Recovering galaxy stellar population properties from broad-band spectral energy distribution fitting II. The case with unknown redshift

TL;DR

This study investigates how well galaxy properties and redshifts can be simultaneously recovered from broad-band spectral energy distribution fitting, emphasizing the importance of wavelength coverage and template setup for accuracy.

Contribution

It demonstrates the feasibility of estimating photometric redshifts and stellar populations simultaneously, highlighting improvements for passive galaxies and the impact of wavelength coverage.

Findings

Photometric redshifts, masses, and reddening can be accurately recovered for high-z star-forming galaxies.

Mass recovery improves for old galaxies when redshift is also fitted.

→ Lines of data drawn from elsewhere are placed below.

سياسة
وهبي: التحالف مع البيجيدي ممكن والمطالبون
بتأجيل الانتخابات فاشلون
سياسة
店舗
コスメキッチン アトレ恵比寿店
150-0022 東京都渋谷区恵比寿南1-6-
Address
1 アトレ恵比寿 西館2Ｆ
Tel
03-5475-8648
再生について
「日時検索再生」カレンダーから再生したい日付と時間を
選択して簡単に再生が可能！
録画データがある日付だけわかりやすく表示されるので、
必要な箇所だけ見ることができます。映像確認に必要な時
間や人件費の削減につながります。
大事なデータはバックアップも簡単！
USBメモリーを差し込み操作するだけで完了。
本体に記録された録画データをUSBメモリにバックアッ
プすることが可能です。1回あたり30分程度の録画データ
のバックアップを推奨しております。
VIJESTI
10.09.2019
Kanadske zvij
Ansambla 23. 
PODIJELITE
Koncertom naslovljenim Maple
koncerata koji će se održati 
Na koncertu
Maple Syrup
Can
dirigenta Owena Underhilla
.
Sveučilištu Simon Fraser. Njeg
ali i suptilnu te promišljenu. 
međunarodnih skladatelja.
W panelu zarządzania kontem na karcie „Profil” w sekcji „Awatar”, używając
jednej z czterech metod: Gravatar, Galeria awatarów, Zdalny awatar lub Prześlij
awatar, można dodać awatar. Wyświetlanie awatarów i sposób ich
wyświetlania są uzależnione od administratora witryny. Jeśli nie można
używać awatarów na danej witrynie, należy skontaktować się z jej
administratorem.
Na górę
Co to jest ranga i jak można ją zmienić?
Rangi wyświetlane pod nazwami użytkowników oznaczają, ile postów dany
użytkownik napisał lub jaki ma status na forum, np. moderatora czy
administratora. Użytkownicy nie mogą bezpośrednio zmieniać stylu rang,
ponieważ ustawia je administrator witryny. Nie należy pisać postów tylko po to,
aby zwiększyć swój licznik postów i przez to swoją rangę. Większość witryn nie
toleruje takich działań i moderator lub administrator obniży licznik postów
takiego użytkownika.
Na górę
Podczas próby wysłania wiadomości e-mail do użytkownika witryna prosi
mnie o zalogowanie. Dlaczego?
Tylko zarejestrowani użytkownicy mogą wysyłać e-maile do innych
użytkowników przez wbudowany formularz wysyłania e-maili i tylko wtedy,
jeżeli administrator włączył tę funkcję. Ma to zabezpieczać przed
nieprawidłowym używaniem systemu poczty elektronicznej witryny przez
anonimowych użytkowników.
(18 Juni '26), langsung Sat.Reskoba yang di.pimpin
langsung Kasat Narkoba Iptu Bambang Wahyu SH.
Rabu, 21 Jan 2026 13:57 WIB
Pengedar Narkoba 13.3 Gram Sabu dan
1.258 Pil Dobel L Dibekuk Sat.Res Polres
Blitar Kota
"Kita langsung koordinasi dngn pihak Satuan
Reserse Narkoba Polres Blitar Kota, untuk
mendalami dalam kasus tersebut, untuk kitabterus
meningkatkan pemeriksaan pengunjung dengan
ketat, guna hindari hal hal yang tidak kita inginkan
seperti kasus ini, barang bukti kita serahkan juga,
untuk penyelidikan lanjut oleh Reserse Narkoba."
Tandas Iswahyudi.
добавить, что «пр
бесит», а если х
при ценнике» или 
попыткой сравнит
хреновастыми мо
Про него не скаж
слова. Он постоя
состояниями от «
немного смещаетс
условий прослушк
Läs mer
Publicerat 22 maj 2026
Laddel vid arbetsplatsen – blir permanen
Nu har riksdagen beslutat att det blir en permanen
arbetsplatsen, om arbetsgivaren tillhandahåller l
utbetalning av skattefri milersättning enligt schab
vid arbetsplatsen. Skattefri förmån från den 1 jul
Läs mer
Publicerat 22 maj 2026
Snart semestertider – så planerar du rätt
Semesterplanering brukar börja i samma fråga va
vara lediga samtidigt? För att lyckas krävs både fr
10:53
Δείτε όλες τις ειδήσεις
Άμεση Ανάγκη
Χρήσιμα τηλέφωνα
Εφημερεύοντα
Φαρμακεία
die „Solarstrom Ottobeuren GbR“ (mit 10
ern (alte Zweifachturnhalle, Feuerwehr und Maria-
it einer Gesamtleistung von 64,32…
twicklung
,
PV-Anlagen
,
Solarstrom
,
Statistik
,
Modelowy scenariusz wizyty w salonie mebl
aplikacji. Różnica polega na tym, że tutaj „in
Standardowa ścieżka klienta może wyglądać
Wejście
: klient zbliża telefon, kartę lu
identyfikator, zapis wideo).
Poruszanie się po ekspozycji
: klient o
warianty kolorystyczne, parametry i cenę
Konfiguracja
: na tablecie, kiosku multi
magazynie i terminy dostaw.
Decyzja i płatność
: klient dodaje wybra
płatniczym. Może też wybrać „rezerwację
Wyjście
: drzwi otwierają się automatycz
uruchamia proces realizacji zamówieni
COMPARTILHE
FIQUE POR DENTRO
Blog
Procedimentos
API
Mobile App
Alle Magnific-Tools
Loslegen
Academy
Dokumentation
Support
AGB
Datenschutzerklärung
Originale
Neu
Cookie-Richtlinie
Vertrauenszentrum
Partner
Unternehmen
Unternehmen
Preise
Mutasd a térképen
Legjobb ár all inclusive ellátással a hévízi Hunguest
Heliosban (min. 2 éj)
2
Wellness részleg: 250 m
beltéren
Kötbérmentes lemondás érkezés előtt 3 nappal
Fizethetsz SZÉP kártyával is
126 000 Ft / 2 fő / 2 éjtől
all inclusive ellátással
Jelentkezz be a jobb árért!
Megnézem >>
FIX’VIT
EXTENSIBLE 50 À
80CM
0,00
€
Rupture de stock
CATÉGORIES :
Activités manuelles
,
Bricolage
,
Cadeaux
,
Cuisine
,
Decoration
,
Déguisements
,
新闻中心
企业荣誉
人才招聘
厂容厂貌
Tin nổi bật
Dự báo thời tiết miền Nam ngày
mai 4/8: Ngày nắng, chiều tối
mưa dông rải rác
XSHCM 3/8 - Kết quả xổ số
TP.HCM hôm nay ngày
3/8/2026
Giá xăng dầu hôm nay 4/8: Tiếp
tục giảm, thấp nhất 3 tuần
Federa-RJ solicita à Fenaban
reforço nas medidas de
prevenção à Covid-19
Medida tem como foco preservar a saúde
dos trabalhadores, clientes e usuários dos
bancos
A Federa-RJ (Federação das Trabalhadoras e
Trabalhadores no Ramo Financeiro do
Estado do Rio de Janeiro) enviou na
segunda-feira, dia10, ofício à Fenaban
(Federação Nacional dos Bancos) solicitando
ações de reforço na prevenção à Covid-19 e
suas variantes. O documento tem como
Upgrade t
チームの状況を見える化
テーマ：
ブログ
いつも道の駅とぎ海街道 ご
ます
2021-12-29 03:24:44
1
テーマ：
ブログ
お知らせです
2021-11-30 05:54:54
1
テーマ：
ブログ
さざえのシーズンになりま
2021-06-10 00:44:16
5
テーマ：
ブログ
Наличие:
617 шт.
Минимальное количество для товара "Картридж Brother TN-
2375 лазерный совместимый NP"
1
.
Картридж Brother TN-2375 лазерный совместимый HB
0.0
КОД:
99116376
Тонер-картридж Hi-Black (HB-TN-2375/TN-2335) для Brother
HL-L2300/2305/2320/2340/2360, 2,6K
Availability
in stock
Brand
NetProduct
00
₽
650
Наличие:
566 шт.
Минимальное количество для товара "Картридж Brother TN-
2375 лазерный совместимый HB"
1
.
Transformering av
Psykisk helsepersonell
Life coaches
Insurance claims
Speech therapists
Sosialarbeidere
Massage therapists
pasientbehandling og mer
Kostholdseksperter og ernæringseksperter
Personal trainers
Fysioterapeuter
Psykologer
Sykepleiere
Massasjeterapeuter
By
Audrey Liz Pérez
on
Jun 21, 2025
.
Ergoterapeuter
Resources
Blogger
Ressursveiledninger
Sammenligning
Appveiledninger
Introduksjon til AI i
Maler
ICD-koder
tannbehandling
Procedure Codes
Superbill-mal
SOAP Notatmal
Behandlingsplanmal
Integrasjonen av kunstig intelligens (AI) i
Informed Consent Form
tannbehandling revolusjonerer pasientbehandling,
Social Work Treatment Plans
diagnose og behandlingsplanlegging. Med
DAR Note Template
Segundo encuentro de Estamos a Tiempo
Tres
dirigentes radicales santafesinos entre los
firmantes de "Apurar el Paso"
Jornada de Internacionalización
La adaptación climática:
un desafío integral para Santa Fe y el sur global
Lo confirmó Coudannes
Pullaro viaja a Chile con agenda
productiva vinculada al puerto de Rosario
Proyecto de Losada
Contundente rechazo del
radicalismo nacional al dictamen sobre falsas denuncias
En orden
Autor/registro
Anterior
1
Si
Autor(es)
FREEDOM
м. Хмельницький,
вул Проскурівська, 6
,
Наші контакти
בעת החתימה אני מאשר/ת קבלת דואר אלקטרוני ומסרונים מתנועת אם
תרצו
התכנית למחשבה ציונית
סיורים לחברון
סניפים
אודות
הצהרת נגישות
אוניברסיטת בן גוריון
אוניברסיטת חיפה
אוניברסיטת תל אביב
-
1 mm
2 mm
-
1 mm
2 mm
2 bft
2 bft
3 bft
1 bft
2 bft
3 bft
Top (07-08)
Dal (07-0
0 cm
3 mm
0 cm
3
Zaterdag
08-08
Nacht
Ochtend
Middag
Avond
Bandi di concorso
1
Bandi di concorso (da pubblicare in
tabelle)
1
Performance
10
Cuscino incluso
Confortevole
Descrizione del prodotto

Recovery of galaxy properties depends critically on wavelength coverage.

Abstract

(Abridged) In a recent work we explored the dependence of galaxy stellar population properties derived from broad-band spectral energy distribution fitting on the fitting parameters, e.g. SFHs, age grid, metallicity, IMF, dust reddening, reddening law, filter setup and wavelength coverage. In this paper we consider also redshift as a free parameter in the fit and study whether one can obtain reasonable estimates of photometric redshifts and stellar population properties at once. We use mock star-forming as well as passive galaxies placed at various redshifts (0.5 to 3) as test particles. Mock star-forming galaxies are extracted from a semi-analytical galaxy formation model. We show that for high-z star-forming galaxies photometric redshifts, stellar masses and reddening can be determined simultaneously when using a broad wavelength coverage and a wide template setup in the fit. Masses are similarly well recovered (median ~ 0.2 dex) as at fixed redshift. For old galaxies with little recent star formation masses are better recovered than in the fixed redshift case, such that the median recovered stellar mass improves by up to 0.3 dex whereas the uncertainty in the redshift accuracy increases by only ~ 0.05. However, a failure in redshift recovery also means a failure in mass recovery. As at fixed redshift mismatches in SFH and degeneracies between age, dust and now also redshift cause underestimated ages, overestimated reddening and underestimated masses. Stellar masses are best determined at low redshift without reddening in the fit (median underestimation ~ 0.1 dex for similarly well recovered redshifts). Not surprisingly, the recovery of properties is substantially better for passive galaxies. In all cases, the recovery of physical parameters is crucially dependent on the wavelength coverage adopted in the fitting. Scaling relations for the transformation of stellar masses are provided.